But Tommy Smith was too busy to say anything just then. He had gone down on his hands and knees, and was looking at the eggs, for they interested him more even than the little peewit that had just been hatched. They were such funny-shaped eggs, large at one end and pointed at the other, something like a small pear, Tommy Smith thought, and they lay in the little hollow with their pointed ends all meeting together in the middle of it. They were of a greenish yellow colour, with great black splotches upon them. Of course they were much smaller than the eggs that a hen lays, but still, Tommy Smith thought, they were large eggs for a peewit to lay. A peewit is hardly so large as a pigeon, but these eggs were a good deal larger than a pigeon’s egg. “Yes, they are very nice eggs,” he said at last, as he got up from his hands and knees. “Are they good to eat?”

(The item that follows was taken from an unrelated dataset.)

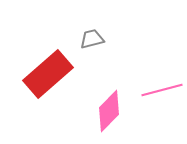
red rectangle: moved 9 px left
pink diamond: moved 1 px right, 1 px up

“Yes,” said the father peewit, “they are”; and as he said this he looked very, very sad.

“Yes, they are good to eat,” said the mother peewit, as she nestled down on her eggs again. “Oh, how I wish they were not!”

“Why?” said Tommy Smith. (He was only a little boy, or he would not have asked such questions.)

“I will tell you why,” said the mother peewit. “There are bad men who come and take our eggs because they are so good to eat, and then they sell them to greedy wretches, who are still worse than themselves. Oh, how wicked men are! Just fancy! They eat our poor little children whilst they are still in their cradles.”

“Yes,” said the father peewit, “for the mere pleasure of eating, they will ruin thousands of families.”

“Is it so very wicked to eat eggs?” asked Tommy Smith. “I have eaten a great many myself.”

“What! peewit’s eggs?” cried both the birds together.

“Oh no,” said Tommy Smith feeling very uncomfortable. “But I have often eaten fowl’s eggs.”

“That is different,” said the mother peewit. “We will say nothing about that.”